Here’s the rub: this program is for brick-and-mortar facilities located in low-income communities. Before dismissing this program, you should look up your eligibility: we checked the locations of five wine schools and all were eligible for this grant.
To check yourself, just search online for the “New Market Tax Credit” database. if your address is listed as “NMTC Eligible” then you qualify. The EIDL program is run by the Small Business Administration (SBA), which is where you would apply.
Most wine school owners are self-employed. These additional 11 weeks of federal unemployment benefits are helpful. $300 a week isn’t much, but it helps. If your school is in the red financially –and it very likely is– you are eligible for this program. PUA Unemployment is managed by the individual states, so applying for these benefits depends on where you live.
Paycheck Protection Program (PPP)
An alternative to the PUA is this program. If you showed at least a 25% loss from 2019, then you can get a forgivable loan of 2.5 times your average payroll costs. If your school runs payroll, this is a great option. The total is calculated on your 2019 payroll and is fully forgivable if use 60% of the funds on payroll. You can also specify which period you want to use if for, up to 24 weeks in the future.
If your school is listed by the IRS as a food service company, then the amount you can receive is much higher: you can get 3.5 times your average payroll! To qualify, you need to have a NAICS code 72 (Accommodation and Food Services). That said, NAICS codes are not set and stone and there is a good argument that a wine school is a Food Service company, especially if you train sommeliers.
This program is helpful as we move out of the pandemic and into the vaccination phase. If you plan on restarting wine classes in a few months, then you can stay on PUA until you are ready to relaunch your programs.
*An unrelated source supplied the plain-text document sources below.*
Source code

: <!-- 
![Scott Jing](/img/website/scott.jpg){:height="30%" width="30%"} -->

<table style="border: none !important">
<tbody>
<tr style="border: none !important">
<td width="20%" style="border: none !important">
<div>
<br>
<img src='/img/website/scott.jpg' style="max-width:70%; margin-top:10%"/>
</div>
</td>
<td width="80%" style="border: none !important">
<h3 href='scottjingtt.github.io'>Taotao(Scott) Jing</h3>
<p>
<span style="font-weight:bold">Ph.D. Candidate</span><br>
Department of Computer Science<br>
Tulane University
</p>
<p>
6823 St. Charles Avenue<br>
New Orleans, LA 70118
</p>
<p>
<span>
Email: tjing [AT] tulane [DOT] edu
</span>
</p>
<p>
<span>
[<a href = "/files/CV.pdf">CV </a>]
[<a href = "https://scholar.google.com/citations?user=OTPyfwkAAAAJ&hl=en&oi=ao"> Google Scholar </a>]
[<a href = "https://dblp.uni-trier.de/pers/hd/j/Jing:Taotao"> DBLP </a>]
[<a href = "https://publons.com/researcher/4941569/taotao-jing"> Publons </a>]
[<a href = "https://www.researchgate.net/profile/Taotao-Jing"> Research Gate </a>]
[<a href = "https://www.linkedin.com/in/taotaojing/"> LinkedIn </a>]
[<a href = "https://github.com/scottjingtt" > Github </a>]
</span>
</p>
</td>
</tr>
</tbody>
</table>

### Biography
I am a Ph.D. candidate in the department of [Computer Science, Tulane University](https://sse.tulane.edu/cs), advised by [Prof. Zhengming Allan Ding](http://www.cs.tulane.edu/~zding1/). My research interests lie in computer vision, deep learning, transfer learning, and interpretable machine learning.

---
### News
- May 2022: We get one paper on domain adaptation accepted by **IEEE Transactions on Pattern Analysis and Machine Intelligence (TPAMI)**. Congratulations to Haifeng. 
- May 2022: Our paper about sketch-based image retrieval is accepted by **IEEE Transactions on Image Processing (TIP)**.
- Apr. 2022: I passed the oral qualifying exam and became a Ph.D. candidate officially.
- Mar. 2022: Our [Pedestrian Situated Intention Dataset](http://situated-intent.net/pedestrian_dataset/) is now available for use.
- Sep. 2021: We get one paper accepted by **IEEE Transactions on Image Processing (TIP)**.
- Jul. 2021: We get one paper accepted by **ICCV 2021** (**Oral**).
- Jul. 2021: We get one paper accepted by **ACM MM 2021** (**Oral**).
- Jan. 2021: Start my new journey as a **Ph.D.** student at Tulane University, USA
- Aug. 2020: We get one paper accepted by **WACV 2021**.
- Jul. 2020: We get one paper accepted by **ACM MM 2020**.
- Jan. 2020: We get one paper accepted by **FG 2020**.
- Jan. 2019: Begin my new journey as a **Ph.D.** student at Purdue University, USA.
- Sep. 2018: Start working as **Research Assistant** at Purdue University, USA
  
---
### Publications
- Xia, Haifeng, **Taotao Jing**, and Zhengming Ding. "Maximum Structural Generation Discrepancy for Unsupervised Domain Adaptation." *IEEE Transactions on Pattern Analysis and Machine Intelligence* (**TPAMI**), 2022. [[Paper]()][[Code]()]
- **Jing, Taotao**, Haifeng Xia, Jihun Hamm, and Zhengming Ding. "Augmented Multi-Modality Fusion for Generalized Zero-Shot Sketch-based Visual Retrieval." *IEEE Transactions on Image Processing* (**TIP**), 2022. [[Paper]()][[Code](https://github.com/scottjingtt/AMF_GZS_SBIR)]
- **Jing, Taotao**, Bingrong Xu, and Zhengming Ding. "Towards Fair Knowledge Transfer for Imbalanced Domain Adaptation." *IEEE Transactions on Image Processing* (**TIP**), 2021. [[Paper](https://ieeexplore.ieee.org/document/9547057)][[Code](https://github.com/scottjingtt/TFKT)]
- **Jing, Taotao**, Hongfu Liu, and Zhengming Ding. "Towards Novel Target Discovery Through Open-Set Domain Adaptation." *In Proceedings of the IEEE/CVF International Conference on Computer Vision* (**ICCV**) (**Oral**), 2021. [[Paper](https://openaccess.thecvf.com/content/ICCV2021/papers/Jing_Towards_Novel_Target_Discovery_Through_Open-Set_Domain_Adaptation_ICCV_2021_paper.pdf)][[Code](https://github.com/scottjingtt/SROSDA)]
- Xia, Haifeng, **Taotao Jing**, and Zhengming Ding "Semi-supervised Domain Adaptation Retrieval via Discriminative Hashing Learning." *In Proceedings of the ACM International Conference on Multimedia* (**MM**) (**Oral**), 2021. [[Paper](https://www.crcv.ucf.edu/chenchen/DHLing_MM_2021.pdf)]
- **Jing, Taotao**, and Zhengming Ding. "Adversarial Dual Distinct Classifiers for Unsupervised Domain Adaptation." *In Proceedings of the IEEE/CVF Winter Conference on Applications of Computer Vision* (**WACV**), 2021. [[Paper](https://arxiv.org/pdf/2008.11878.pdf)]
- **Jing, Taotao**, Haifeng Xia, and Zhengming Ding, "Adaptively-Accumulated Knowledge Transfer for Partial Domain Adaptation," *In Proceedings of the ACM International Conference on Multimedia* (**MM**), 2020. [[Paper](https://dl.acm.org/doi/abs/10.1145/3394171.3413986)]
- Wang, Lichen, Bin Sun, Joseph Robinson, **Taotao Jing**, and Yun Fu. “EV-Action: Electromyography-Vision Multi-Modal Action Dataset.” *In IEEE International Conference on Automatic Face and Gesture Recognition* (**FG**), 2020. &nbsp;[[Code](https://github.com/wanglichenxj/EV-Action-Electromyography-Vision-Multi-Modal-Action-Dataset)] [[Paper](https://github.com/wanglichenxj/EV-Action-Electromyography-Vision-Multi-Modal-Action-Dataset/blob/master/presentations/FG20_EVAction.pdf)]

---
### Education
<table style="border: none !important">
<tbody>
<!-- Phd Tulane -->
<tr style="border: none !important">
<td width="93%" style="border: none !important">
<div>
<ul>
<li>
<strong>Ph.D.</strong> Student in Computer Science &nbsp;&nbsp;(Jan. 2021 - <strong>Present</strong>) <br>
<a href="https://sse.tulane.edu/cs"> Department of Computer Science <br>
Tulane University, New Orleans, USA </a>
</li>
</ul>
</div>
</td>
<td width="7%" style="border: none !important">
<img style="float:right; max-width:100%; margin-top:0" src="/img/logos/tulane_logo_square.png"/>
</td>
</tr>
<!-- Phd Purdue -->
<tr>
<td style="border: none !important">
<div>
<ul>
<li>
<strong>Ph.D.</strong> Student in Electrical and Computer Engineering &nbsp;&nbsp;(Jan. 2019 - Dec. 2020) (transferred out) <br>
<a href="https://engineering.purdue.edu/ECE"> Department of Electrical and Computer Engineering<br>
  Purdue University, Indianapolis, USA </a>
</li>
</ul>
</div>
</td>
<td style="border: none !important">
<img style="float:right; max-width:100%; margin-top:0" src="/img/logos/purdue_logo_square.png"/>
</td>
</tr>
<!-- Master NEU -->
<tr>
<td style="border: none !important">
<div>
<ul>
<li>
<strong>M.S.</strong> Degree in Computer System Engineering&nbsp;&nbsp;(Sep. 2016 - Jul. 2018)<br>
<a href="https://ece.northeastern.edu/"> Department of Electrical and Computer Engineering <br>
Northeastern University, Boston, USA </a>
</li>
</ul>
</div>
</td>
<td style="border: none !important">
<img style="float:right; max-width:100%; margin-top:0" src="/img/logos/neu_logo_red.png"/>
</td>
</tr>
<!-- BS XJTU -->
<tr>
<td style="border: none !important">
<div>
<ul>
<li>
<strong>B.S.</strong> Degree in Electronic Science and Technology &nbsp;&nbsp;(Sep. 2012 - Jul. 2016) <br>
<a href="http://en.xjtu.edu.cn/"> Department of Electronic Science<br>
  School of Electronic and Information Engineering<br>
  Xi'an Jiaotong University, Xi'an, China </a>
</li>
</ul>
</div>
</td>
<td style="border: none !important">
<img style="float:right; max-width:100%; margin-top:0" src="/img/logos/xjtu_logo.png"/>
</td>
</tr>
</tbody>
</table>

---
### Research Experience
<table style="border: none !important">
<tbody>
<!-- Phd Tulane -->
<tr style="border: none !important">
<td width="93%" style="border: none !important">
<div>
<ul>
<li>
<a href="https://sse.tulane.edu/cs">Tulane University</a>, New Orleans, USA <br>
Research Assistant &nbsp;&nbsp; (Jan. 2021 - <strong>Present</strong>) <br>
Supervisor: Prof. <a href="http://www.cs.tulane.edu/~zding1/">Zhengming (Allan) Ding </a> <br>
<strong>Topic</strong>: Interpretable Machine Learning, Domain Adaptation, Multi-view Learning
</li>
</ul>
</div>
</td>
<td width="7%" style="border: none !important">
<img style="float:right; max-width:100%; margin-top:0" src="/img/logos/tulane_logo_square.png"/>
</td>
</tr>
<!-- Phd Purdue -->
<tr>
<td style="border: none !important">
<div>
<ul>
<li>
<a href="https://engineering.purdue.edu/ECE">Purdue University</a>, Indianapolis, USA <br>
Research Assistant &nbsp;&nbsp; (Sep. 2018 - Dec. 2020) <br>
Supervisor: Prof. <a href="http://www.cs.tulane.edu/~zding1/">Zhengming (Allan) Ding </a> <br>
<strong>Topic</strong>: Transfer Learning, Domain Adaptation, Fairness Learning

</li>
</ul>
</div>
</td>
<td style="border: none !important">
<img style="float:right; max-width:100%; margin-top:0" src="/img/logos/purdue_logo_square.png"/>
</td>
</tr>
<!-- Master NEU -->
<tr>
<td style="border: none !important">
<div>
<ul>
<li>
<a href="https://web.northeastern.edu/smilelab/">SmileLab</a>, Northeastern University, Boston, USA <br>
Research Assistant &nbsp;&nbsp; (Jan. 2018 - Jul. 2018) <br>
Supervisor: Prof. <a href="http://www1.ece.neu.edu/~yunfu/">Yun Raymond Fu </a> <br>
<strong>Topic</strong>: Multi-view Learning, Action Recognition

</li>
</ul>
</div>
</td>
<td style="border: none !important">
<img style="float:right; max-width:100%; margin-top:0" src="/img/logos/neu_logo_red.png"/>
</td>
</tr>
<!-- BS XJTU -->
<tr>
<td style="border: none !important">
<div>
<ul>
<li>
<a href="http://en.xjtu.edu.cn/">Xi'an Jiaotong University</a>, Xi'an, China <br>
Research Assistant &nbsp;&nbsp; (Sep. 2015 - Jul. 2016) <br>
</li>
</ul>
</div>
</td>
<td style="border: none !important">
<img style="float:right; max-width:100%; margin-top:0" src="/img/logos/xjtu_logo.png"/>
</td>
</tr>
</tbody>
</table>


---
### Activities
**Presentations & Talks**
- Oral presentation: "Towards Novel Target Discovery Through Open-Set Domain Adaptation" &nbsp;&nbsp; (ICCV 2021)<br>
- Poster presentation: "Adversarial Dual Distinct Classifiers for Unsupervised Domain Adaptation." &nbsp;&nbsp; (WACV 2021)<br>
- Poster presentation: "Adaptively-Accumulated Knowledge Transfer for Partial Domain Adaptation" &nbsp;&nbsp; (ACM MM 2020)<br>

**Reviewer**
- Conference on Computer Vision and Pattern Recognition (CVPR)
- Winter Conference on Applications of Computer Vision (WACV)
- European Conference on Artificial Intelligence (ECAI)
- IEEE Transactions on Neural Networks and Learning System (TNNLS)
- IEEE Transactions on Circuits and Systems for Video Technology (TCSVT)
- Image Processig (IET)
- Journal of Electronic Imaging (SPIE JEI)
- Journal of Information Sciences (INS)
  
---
This program is run by the SBA.
Grants for Shuttered Venue Operators
This is –by far– the best news the wine school trade has had all year. A wine school is very much a live venue, according to this new law, That makes sense when you think about it:, if you run wine tastings for the publice, then most of your clientele are attending a wine tasting as entertainment.
This “Grants for Shuttered Venue Operators” shows great financial benefit to the wine school sector of the wine trade.
This program covers up to 45% of your 2019 revenue. For many wine schools, this would mean recouping nearly all losses for the year. The program is designed to issue two grants. One in winter 2020/21 and another in the spring of 2021. Priority is being given to venues with losses in the 70-90% range: once this program is underway, those venues will get grants in the first month. The rest of the grants will be issued after that.
To qualify for this program, a wine school show at least a 25% loss from 2019. You also need the standards of all live venues, which include selling tickets to attend, audio mixing equipment, a public address system (aka speaker system), and a lighting rig. These are systems all wine schools should have, and most do. if you opt for this program, you will not be ineligible for the Paycheck Protection Program (PPP).
You also need to have a person who takes care of bookkeeping and manages the tickets.
There are other grant programs in the December 2020 Relief Bill that are directed toward schools, but wine schools do not qualify, except for regionally accredited ones.